Le deuxième angle mort, c'est la clientèle des croisières. Marseille est le premier port de croisières de France, et la plupart des propriétaires ne savent pas comment la capter. Les passagers qui embarquent ou débarquent réservent souvent une ou deux nuits à proximité du port — réservations courtes, bien payées, prévisibles selon le calendrier des compagnies maritimes. Avec un paramétrage adapté sur les plateformes, on peut viser ces séjours directement. C'est un segment que les biens bien positionnés dans le 2e ou le 7e arrondissement ont tout intérêt à travailler.
Enfin, les photos. Sur les biens que nous prenons en gestion locative, les premières photos d'annonce amateur sont systématiquement remplacées. L'impact sur le taux de conversion est immédiat ; un bien qui n'attirait pas de clics commence à recevoir des réservations en quelques jours, sans changer le prix. À Marseille particulièrement, où l'offre reste hétérogène et les annonces de qualité encore minoritaires, une annonce soignée se démarque très vite.
Ce que prend en charge une conciergerie Airbnb à Marseille
Une conciergerie gère l'intégralité de la chaîne opérationnelle : mise en ligne et optimisation de l'annonce, pricing dynamique ajusté en temps réel selon la demande locale, communication avec les voyageurs avant et pendant le séjour, organisation des accueils et départs, ménage professionnel et linge entre chaque rotation, suivi des petites maintenances. Le propriétaire ne reçoit que les virements et les relevés mensuels.
Voici des chiffres tirés de ce qu'on observe sur les biens que nous gérons : le gain de revenus par rapport à une gestion seule se situe entre 20 et 30% sur un bien comparable, une fois la commission déduite. Ce n'est pas de la magie. C'est le résultat d'une annonce mieux positionnée, d'un prix ajusté au bon moment et d'un taux d'occupation maintenu même hors saison. Pour un T2 qui générait 800 € par mois en gestion autonome, passer à 1 100 € nets après commission de conciergerie couvre largement le coût de la délégation, avec moins de contraintes à gérer.
Ça prend cinq minutes de faire le calcul pour votre bien spécifique. Si les chiffres ne plaident pas clairement en faveur de la location courte durée dans votre situation, je vous le dirai. L'estimation est gratuite, sans engagement, et vous donne au moins une base pour décider en connaissance de cause.
Questions fréquentes sur la conciergerie Airbnb à Marseille
Combien rapporte un appartement en LCD à Marseille ?
Un T2 bien situé (Vieux-Port, Panier, Joliette) et géré professionnellement génère entre 1 000 et 1 600 € par mois en moyenne annuelle. Un studio : 700 à 1 100 €. Un T3 côté sud avec terrasse : 1 400 à 2 200 €. Ces fourchettes correspondent à des biens bien gérés avec un pricing dynamique et une annonce soignée. En gestion approximative, les mêmes biens tournent généralement 30 à 40% en dessous.
Faut-il une autorisation pour louer à Marseille ?

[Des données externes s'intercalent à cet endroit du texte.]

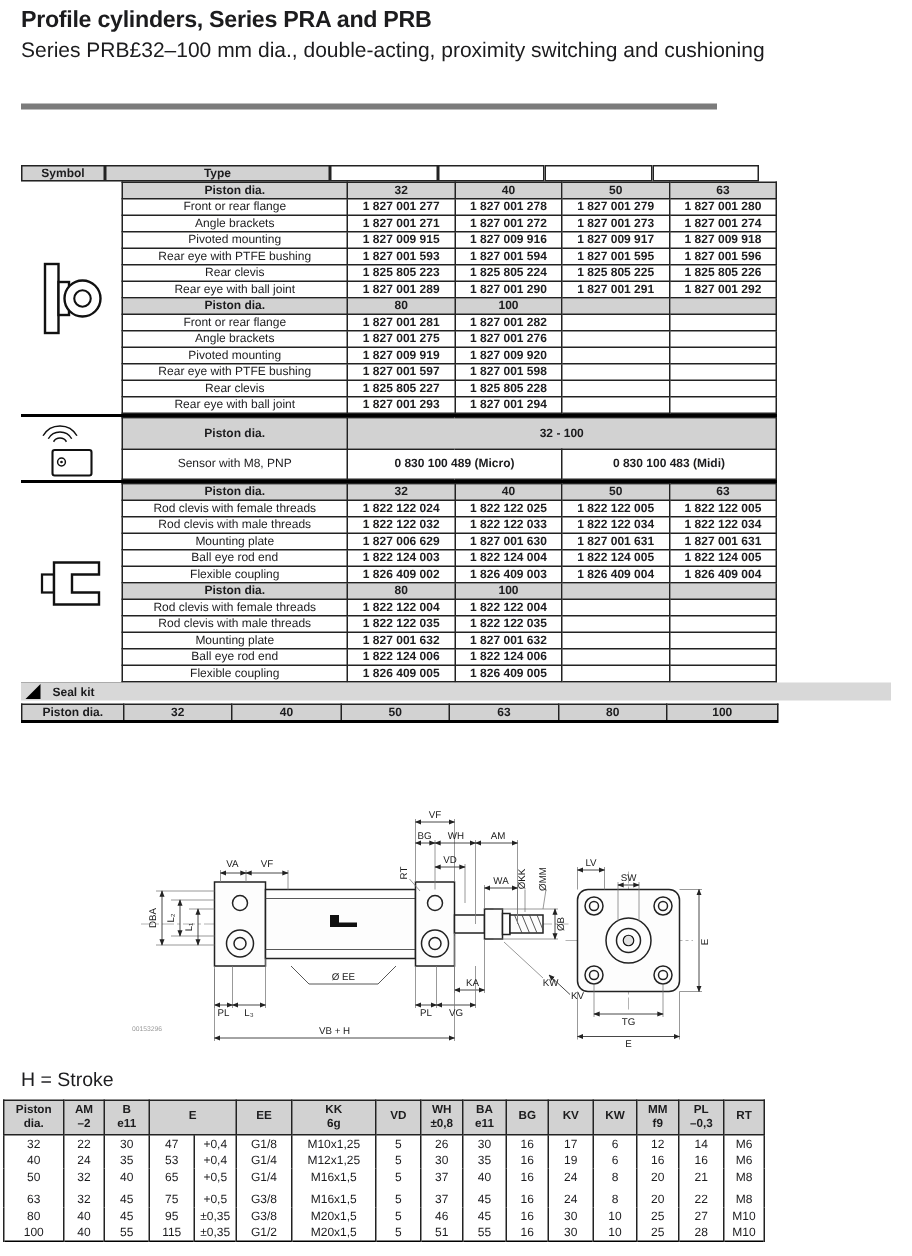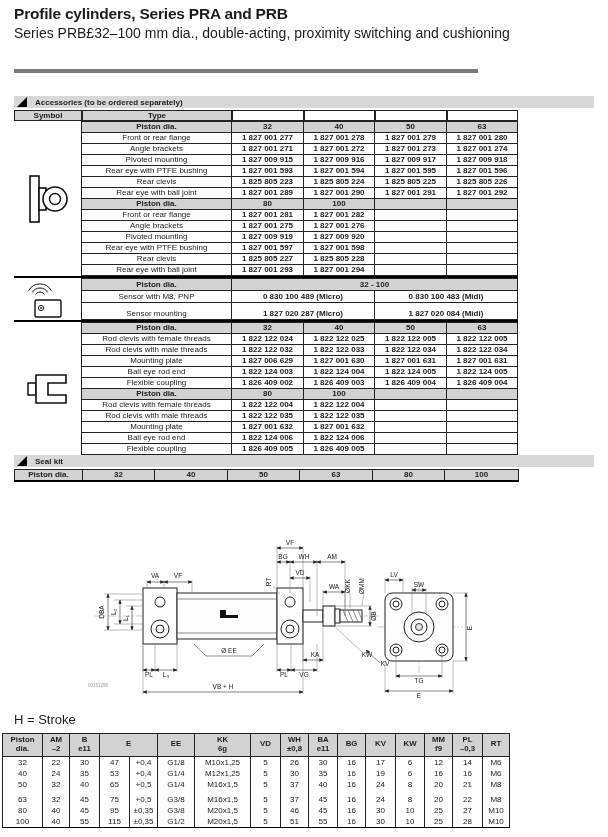"Accessories (to be ordered separately)" div.secbar { html: <div> <span></span> <span>Accessories (to be ordered separately)</span> </div> -> none }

Oui. Tout logement proposé en location courte durée doit être déclaré en mairie, avec un numéro d'enregistrement à afficher sur les annonces. Pour une résidence principale, la limite est de 120 nuits par an. Pour une résidence secondaire dans les arrondissements centraux (1er au 8e), une autorisation de changement d'usage est requise. Dans les arrondissements périphériques, les conditions sont plus souples.

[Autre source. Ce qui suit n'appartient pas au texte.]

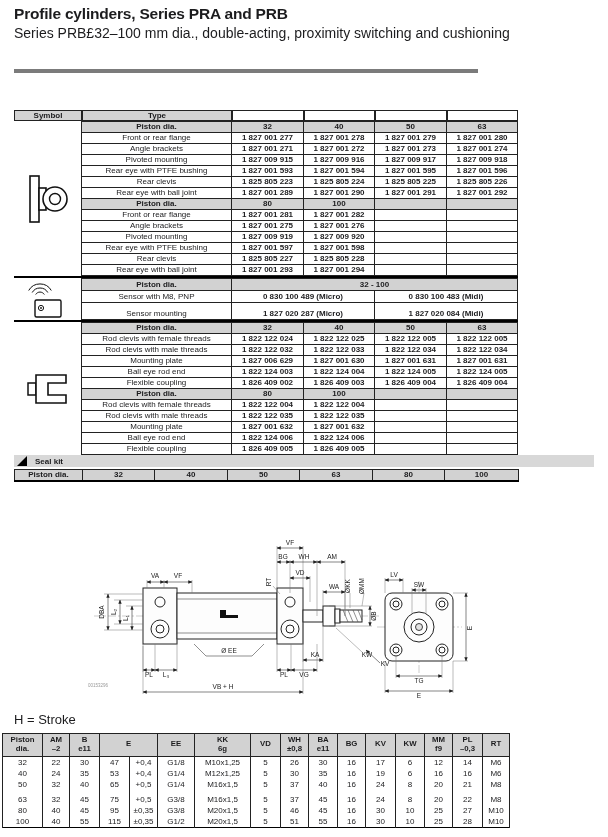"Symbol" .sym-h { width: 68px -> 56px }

Quelle commission prend une conciergerie à Marseille ?
Les commissions varient généralement entre 15% et 25% des revenus bruts. L'essentiel est de vérifier ce qui est inclus : certaines conciergeries facturent le ménage, le linge ou les maintenances en supplément. Chez ELEVA, la commission est transparente, sans frais cachés.
Y a-t-il une saisonnalité forte à Marseille ?
Oui, la haute saison va de mai à octobre, avec un pic en juillet-août où les taux d'occupation peuvent dépasser 90%. L'hiver est plus calme mais pas mort : les croisières continuent toute l'année, le tourisme d'affaires est régulier. Un bien bien géré maintient 50 à 60% d'occupation en hiver avec des tarifs ajustés.